En el Derecho romano, con su realismo habitual, los límites son esenciales no solo para determinar los contornos visibles (e inviolables) de la propiedad inmueble, sino para establecer el perímetro de las ciudades. Construir una ciudad, con toda la carga civilizatoria que ello tenía -por su foro, sus templos, sus magistrados y sus instituciones- se resume diciendo que “se erigen murallas”, y para ello era esencial trazar lo que se llamaba un “pomerium” infranqueable con precisión milimétrica. Y luego estaba el “limes” del “Imperium”, fortificado y militarizado, que garantizó la integridad del territorio imperial al menos hasta el siglo IV.
Aunque la sociedad actual, con su infantilismo patológico, no lo crea, las murallas son muy necesarias para separar la civilización de la barbarie, porque ambas cosas son incompatibles. Pero es verdad que, desgraciadamente, los bárbaros suelen encontrar a la larga los mecanismos necesarios para saltarse las barreras, aunque no lo suelen hacer por sus propios medios. Normalmente se aprovechan de la ayuda que le presta algún “civilizado”, ingenuo o corrupto (o ambas cosas a la vez), que les permite el paso, ya sea favoreciendo un “caballo de Troya”, o por razones “humanitarias” (como supuestamente hacen nuestras ONG) o bien favoreciendo un tratado de alianza que autoriza a los bárbaros a instalarse dentro del territorio, como hicieron las autoridades romanas a partir de Teodosio. Así quedó legalizada la entrada de las tribus germanas como “federados” dentro del Imperio. Lo cual significó el fin de Roma.
A pesar de que la izquierda, con su demagogia habitual, despotrica continuamente de todos los muros, el más famoso de ellos es el construido en Berlín a manos de los comunistas. Este no tenía por objeto protegerse de los bárbaros, sino evitar por todos los medios que su propia población se fugara al “extranjero”. Tal muro era lo más parecido a las tapias de una prisión, tapias que, por cierto, también son necesarias. Sobre todo, si los reclusos allí encerrados han sido condenados en justicia por crímenes objetivamente graves.

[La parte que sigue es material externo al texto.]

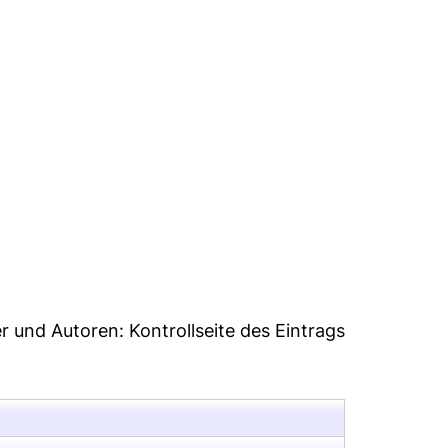
18
er und Autoren:
Kontrollseite des Eintrags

España es un Estado de Derecho que merece ser defendido, básicamente porque los vecinos del sur están reclamando la propiedad de parte de nuestro territorio y nos están presionando de forma hostil e ilegal. Por eso, blindar las fronteras de Ceuta y Melilla es la mejor manera de empezar a tener una buena vecindad con ellos. Como ven, soy un ultra y un extremista.